Captain Shurq Elalle regarded him with her crystal goblet halfway to her well-padded, exquisitely painted lips. ‘Yet another swollen member at my table.’

‘Actually,’ observed Bugg, ‘this is the King’s table.’

‘I wasn’t being literal,’ she replied.

‘Which is a good thing,’ cried Tehol, ‘since my wife happens to be sitting right here beside me. And though she has no need to diet, we’d all best stay figurative.’ And his eyes shifted nervously before he hid himself behind his own goblet.

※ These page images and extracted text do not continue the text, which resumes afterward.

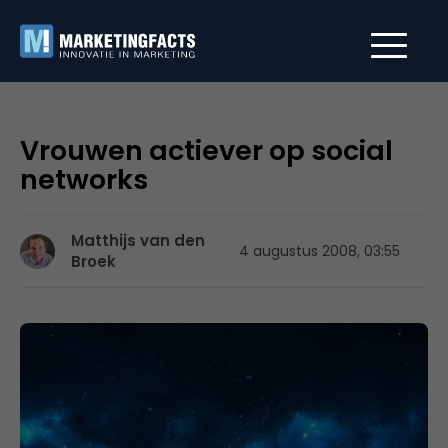
Vrouwen actiever op social
networks
Matthijs van den
4 augustus 2008, 03:55
Broek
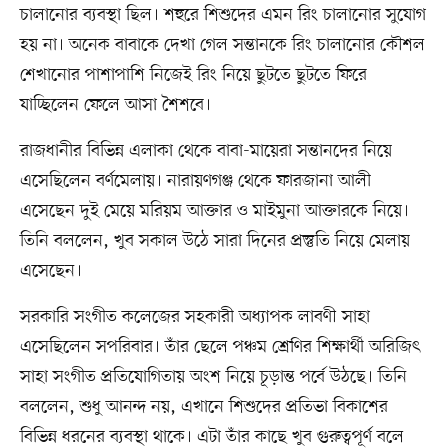
চালানোর ব্যবস্থা ছিল। শহুরে শিশুদের এমন রিং চালানোর সুযোগ
হয় না। অনেক বাবাকে দেখা গেল সন্তানকে রিং চালানোর কৌশল
শেখানোর পাশাপাশি নিজেই রিং নিয়ে ছুটতে ছুটতে ফিরে
যাচ্ছিলেন ফেলে আসা শৈশবে।
রাজধানীর বিভিন্ন এলাকা থেকে বাবা-মায়েরা সন্তানদের নিয়ে
এসেছিলেন বর্ণমেলায়। নারায়ণগঞ্জ থেকে ফারজানা আলী
এসেছেন দুই মেয়ে মরিয়ম আক্তার ও মাইমুনা আক্তারকে নিয়ে।
তিনি বললেন, খুব সকাল উঠে সারা দিনের প্রস্তুতি নিয়ে মেলায়
এসেছেন।
সরকারি সংগীত কলেজের সহকারী অধ্যাপক লাবণী সাহা
এসেছিলেন সপরিবার। তাঁর ছেলে পঞ্চম শ্রেণির শিক্ষার্থী অরিজিৎ
সাহা সংগীত প্রতিযোগিতায় অংশ নিয়ে চূড়ান্ত পর্বে উঠছে। তিনি
বললেন, শুধু আনন্দ নয়, এখানে শিশুদের প্রতিভা বিকাশের
বিভিন্ন ধরনের ব্যবস্থা থাকে। এটা তাঁর কাছে খুব গুরুত্বপূর্ণ বলে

‘Just like old times,’ said Shurq. ‘Barring the awkward pauses, the absurd opulence, and the weight of an entire kingdom pressing down upon us. Remind me to decline the next invitation.’

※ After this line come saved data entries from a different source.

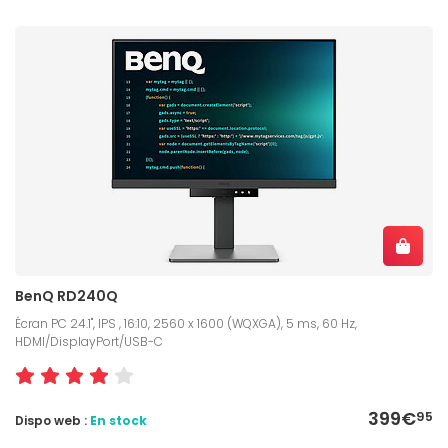
BenQ RD240Q
Écran PC 24.1", IPS , 16:10, 2560 x 1600 (WQXGA), 5 ms, 60 Hz,
HDMI/DisplayPort/USB-C
399€
95
Dispo web :
En stock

‘Longing for a swaying deck under your feet?’ Tehol asked. ‘Oh, how I miss the sea-’

‘How can you miss what you’ve never experienced?’

‘Well, good point. I should have been more precise. I miss the false memory of missing a life on the sea. It was, at the risk of being coarse, my gesture of empathy.’

‘I don’t really think the captain’s longings should be the subject of conversation, husband,’ Queen Janath said, mostly under her breath.

Shurq heard her none the less. ‘Highness, this night has made it grossly obvious that you hold to an unreasonable prejudice against the dead. If I was still alive I’d be offended.’

‘No you wouldn’t.’

‘In a gesture of empathy, indeed I would!’

‘Well, I do apologize,’ said the Queen. ‘I just find your, uh, excessively overt invitations to be somewhat off-putting-’

‘My excessively overt what? It’s called make-up! And clothes!’

‘More like dressing the feast,’ murmured Janath.

Tehol and Bugg shared a wince.

Shurq Elalle smirked. ‘Jealousy does not become a queen-’

‘Jealousy? Are you mad?’

The volume of the exchange was escalating. ‘Yes, jealousy! I’m not getting any older and that fact alone-’

‘Not any older, true enough, just more and more… putrid.’

‘No less putrid than your unseemly bigotry! And all I need do by way of remedy is a bag full of fresh herbs!’

‘That’s what you think.’

‘Not a single man’s ever complained. I bet you can’t say the same.’

‘What’s that supposed to mean?’

Shurq Elalle then chose the most vicious reply of all. She said nothing. And took another delicate mouthful of wine.

Janath stared, and then turned on her husband.

Who flinched.

In a tight, low voice, Janath asked, ‘Dear husband, do I fail in pleasing you?’

‘Of course not!’

‘Am I the subject of private conversations between you and this-this creature?’

‘Private? You, her? Not at all!’

‘Oh, so what then is the subject of those conversations?’

‘No subject-’

‘Too busy to talk, then, is it? You two-’

‘What? No!’

‘Oh, there’s always time for a few explicit instructions. Naturally.’

‘I don’t-we don’t-’

‘This is insane,’ snapped Shurq Elalle. ‘When I can get a man like Ublala Pung why should I bother with Tehol here?’

The King vigorously nodded, and then frowned.

Janath narrowed her gaze on the undead captain. ‘Am I to understand that my husband is not good enough for you?’

Bugg clapped his hands and rose. ‘Think I’ll take a walk in the garden. By your leave, sire-’

‘No! Not for a moment! Not unless I can go with you!’

‘Don’t even think it,’ hissed Janath. ‘I’m defending your honour here!’